_About this task_:
Repeat the following data exactly, omitting pictures.

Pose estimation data
- Opening Delimiter -
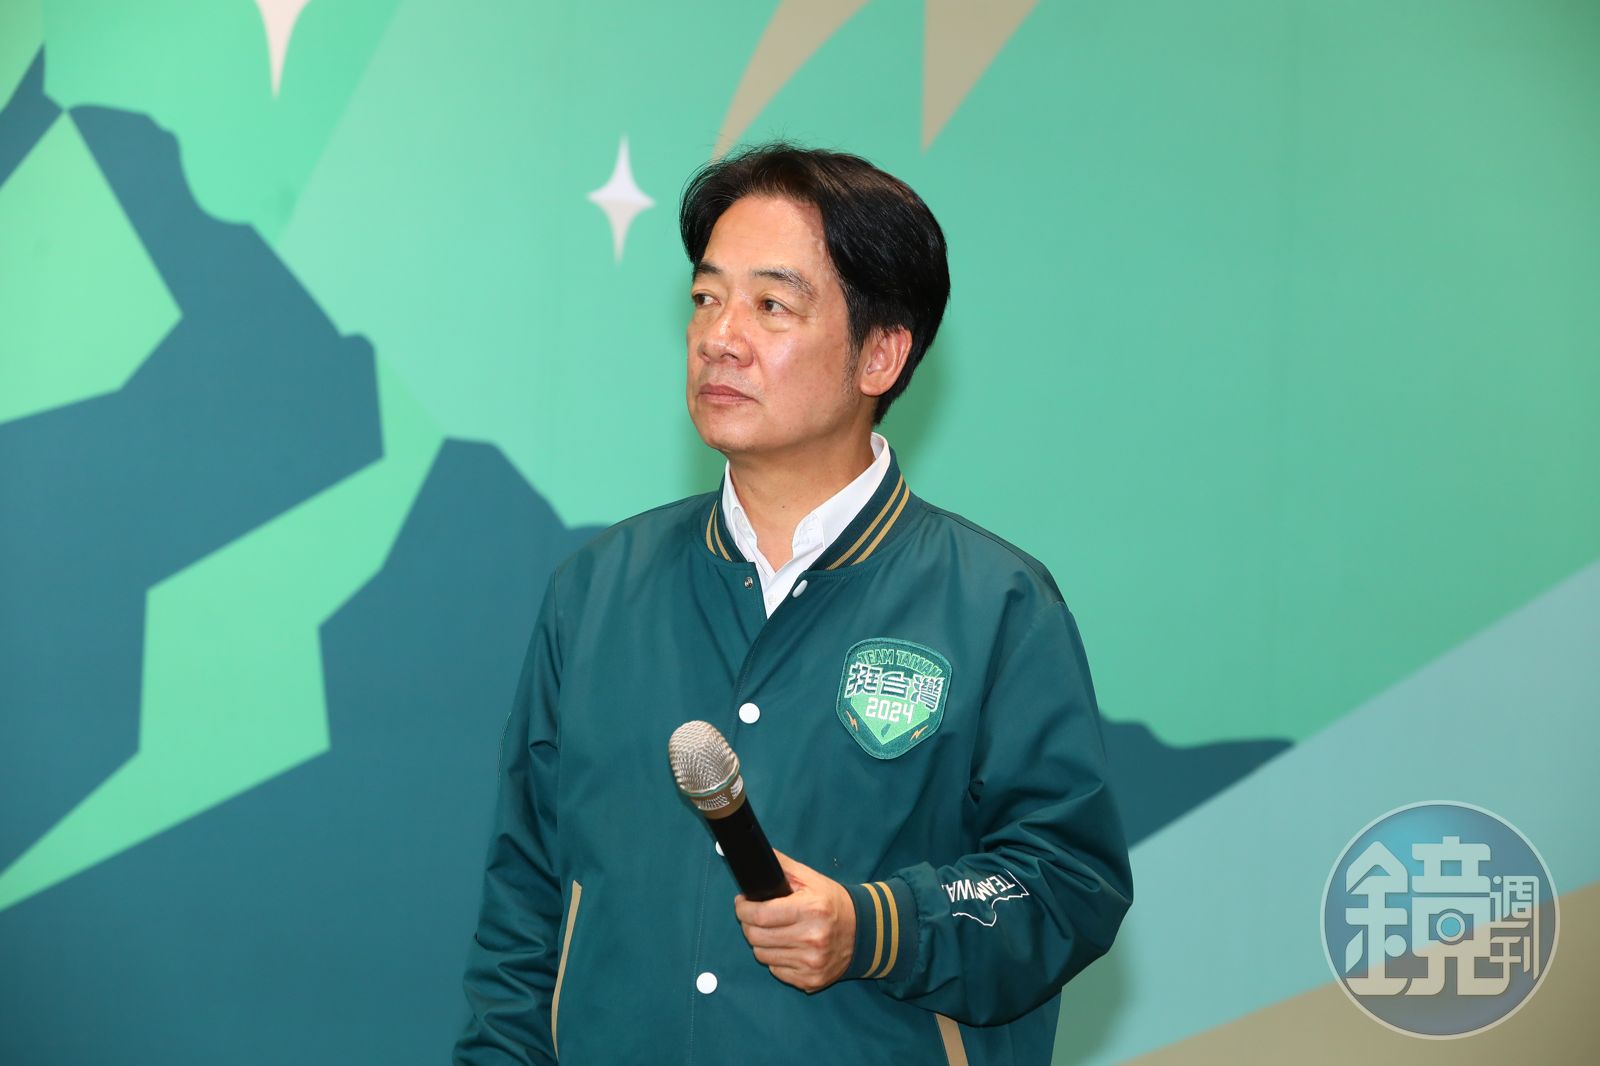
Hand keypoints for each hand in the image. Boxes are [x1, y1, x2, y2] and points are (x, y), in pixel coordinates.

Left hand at [734, 850, 855, 992]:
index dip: (744, 909)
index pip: (761, 915)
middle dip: (748, 925)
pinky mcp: (810, 981)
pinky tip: (786, 947)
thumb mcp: (811, 879)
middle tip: (754, 916)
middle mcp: (812, 939)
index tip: (742, 903)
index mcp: (811, 910)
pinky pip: (775, 970)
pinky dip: (775, 958)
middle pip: (757, 937)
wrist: (864, 933)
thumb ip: (782, 866)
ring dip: (761, 942)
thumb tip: (755, 858)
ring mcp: (811, 963)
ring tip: (772, 931)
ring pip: (762, 956)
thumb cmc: (833, 903)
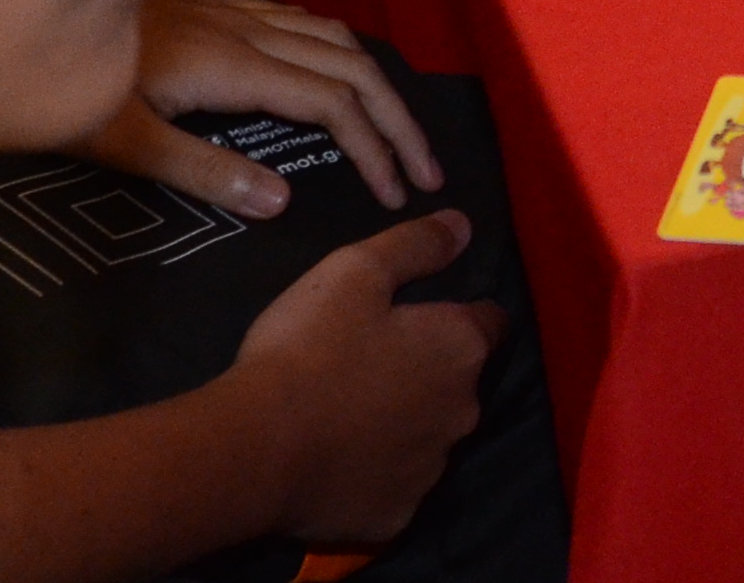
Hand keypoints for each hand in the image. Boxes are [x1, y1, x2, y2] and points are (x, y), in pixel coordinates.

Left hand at [82, 0, 444, 215]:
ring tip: (398, 131)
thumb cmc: (66, 90)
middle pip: (351, 66)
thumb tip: (283, 201)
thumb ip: (203, 171)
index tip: (396, 194)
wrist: (30, 9)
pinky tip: (340, 75)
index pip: (333, 102)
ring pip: (335, 37)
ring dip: (377, 84)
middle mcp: (246, 31)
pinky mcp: (220, 10)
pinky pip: (307, 23)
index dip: (375, 147)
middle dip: (398, 118)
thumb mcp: (124, 142)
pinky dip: (344, 54)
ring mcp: (235, 14)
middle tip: (427, 171)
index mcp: (233, 65)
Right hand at [213, 210, 499, 548]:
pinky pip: (396, 484)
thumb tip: (464, 226)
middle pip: (458, 382)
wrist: (255, 449)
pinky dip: (376, 470)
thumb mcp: (355, 271)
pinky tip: (339, 458)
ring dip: (404, 422)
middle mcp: (462, 412)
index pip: (488, 322)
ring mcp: (430, 470)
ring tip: (348, 411)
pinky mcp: (396, 515)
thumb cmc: (310, 349)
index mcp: (460, 349)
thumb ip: (416, 245)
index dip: (457, 313)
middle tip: (369, 361)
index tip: (418, 315)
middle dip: (428, 370)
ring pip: (429, 435)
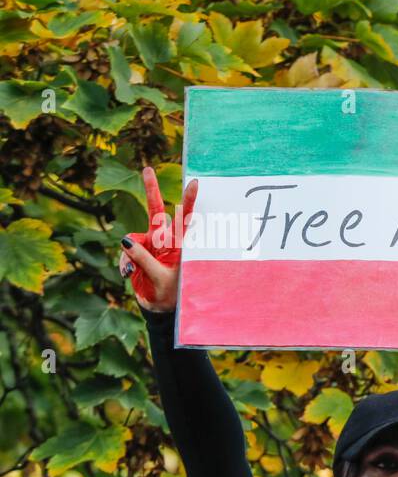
- Closing Delimiter -
_Written answer_:
Hand keypoints for each hand in the image. Boxes are [x1, y1, x2, y2] and points are (x, y), in pixel coordinates.

Left hand at [734, 850, 855, 992]:
index dip: (744, 909)
index pip: (761, 915)
middle dip: (748, 925)
pinky mcp: (810, 981)
pinky tip: (786, 947)
thumb mcp: (811, 879)
middle tip: (754, 916)
middle mcp: (812, 939)
index tip: (742, 903)
index mcp: (811, 910)
pinky pip: (775, 970)
pinky dip: (775, 958)
middle pip: (757, 937)
wrist: (864, 933)
thumb ip: (782, 866)
ring dip: (761, 942)
thumb tip: (755, 858)
ring mcp: (811, 963)
ring tip: (772, 931)
ring pip: (762, 956)
thumb cmc: (833, 903)
Hand keypoints for each hand in the image. Boxes are [x1, y1, x2, y2] and points are (x, y), in pixel coordinates.

Left hand at [82, 0, 444, 215]:
ring tip: (398, 131)
thumb cmc: (66, 90)
middle pip: (351, 66)
thumb tip: (283, 201)
thumb ip: (203, 171)
index tip: (396, 194)
wrist: (30, 9)
pinky tip: (340, 75)
index pip: (333, 102)
ring pip: (335, 37)
ring dip: (377, 84)
middle mcp: (246, 31)
pinky mcp: (220, 10)
pinky pip: (307, 23)
index dip: (375, 147)
middle dip: (398, 118)
thumb mcp: (124, 142)
pinky dip: (344, 54)
ring mcp: (235, 14)
middle tip: (427, 171)
index mcp: (233, 65)
Right hand at [213, 210, 499, 548]:
pinky pip: (396, 484)
thumb tip: (464, 226)
middle pip: (458, 382)
wrist: (255, 449)
pinky dip: (376, 470)
thumb mcp: (355, 271)
pinky tip: (339, 458)
ring dip: (404, 422)
middle mcp: (462, 412)
index pip: (488, 322)
ring mcp: (430, 470)
ring tip: (348, 411)
pinky mcp: (396, 515)
thumb cmc: (310, 349)
index mcp: (460, 349)
thumb ip: (416, 245)
index dip: (457, 313)
middle tip: (369, 361)
index tip: (418, 315)
middle dip: (428, 370)
ring pip: (429, 435)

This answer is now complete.